Yesterday I traveled to the stress. Coupled with my own propensity to fast forward, and my ability to create my own story line; there is the normal family dynamic, family dissension and my concern over the well being of cherished descendants. Enough to set me back on my heels.
But I was prepared. I meditated. I had no time for my full yoga workout but still did a few moves, reassured myself of my own limitations in facilitating change, squared my shoulders for what I might face and…
By the time I returned home I had happily (I thought) accomplished all of my family missions. I had seen, touched, hugged and talked with my children and grandchildren. I had reassured myself.
I woke this morning with the reality of how I made it through.
In twelve hours I had driven 400 miles. And I had eaten (in addition to a healthy breakfast before I left) a great slab of bread with butter, a giant triangle of pepperoni pizza, an oatmeal raisin cookie the size of a luncheon plate, a Whopper, fries and a coke. (Go figure, I don’t like sodas, don’t drink caffeine, and haven’t had more than a few sips of Coke in five years.) Oh, and a few slices of Fuji apple.

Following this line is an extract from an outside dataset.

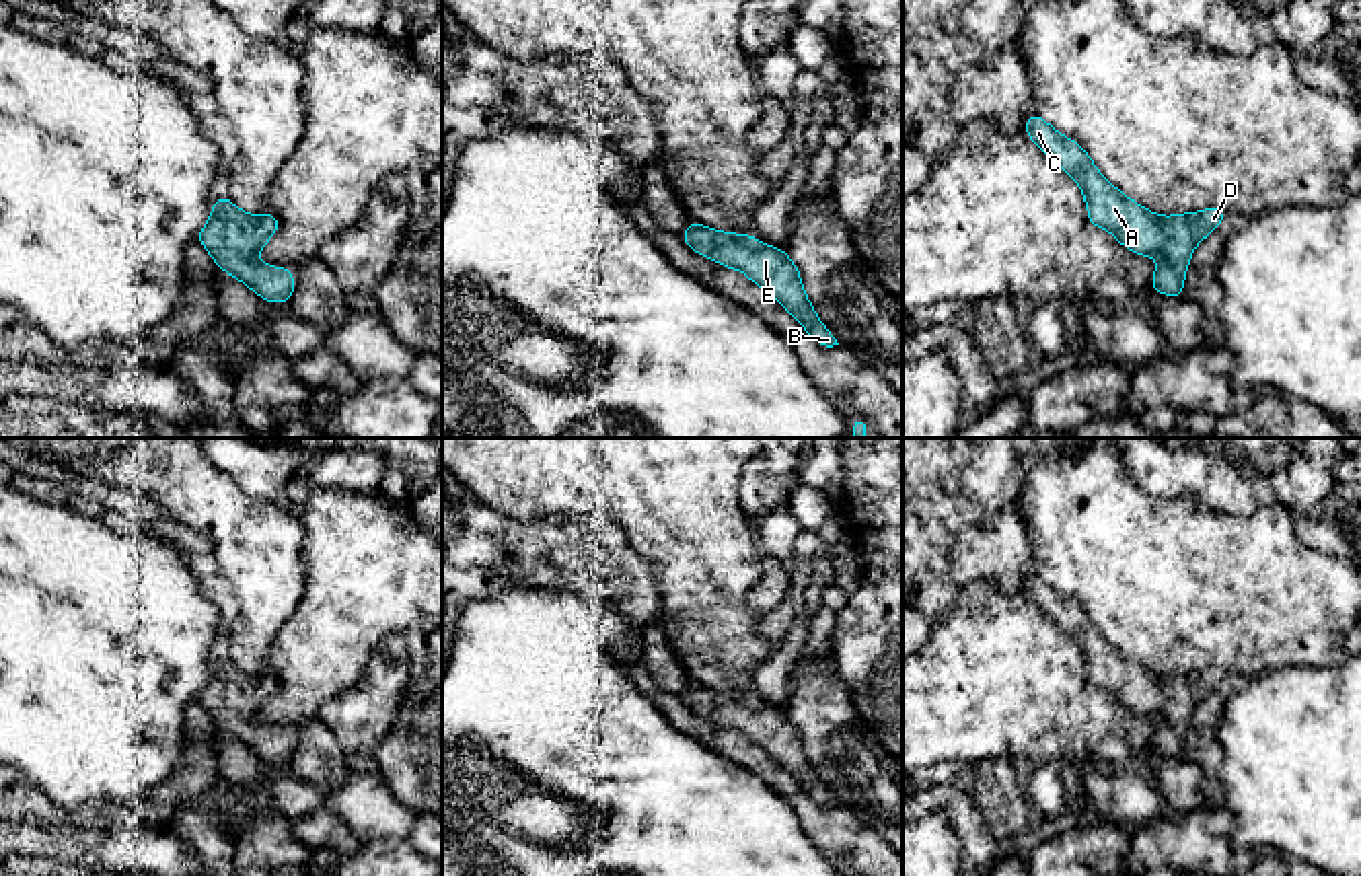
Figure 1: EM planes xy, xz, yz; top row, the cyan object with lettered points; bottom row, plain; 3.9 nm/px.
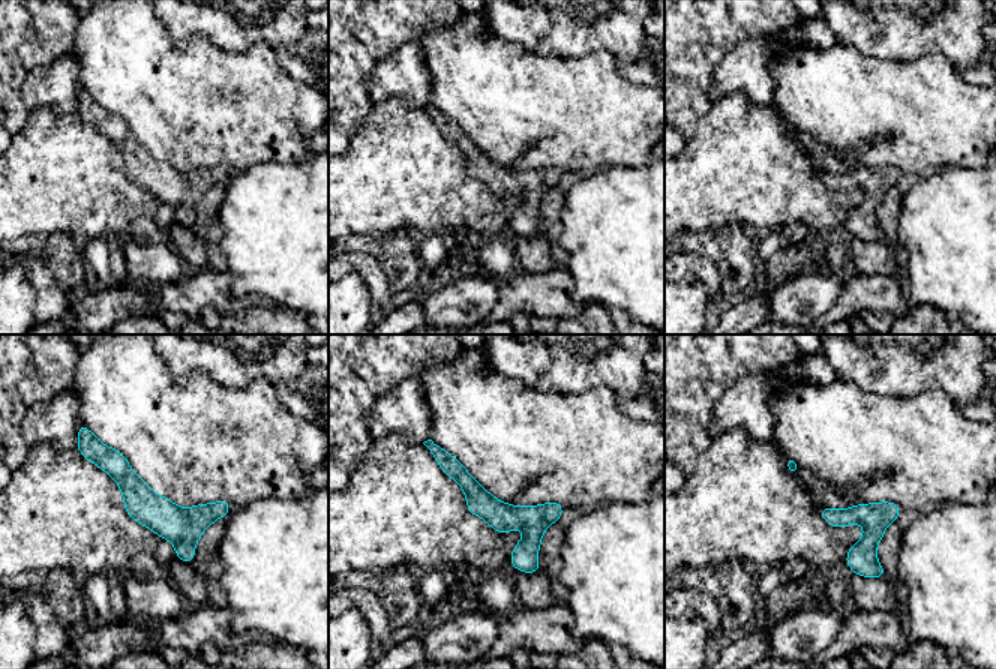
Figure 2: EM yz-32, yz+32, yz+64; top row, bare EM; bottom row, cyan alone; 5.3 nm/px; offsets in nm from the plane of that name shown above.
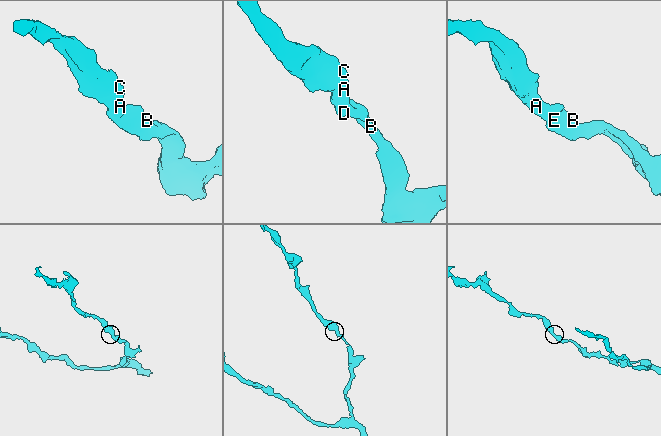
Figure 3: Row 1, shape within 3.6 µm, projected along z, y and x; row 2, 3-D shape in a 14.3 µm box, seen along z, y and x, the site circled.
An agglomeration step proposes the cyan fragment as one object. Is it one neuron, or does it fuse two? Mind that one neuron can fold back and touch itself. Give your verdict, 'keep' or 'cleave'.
keep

Before bed I ate some nuts and drank a glass of scotch as I numbly watched taped Oprah shows.
I get that awareness is the first step. Yesterday, I had none. If alcohol were my problem I would need to check into rehab.
Today I am trying not to stress about what I ate. And I have a new framework for my future relationship with food. Let it be as good as my relationship with my family. I’ll work on that.
It’s a new day!
Happy to hear all is well with you and yours! My favoritest food is popcorn; made with an air popper; smells so good; makes me happy; and I can put different seasonings on it; like to make garlic and parmesian but like just about any toppings!
If you are stressed it will make you happy! Put a smile on your face; and if you make yourself eat it a kernal at a time instead of by handfuls: it stretches it out and teaches you patience and to savor your food!
Really took me a LONG TIME though to eat it a kernal at a time!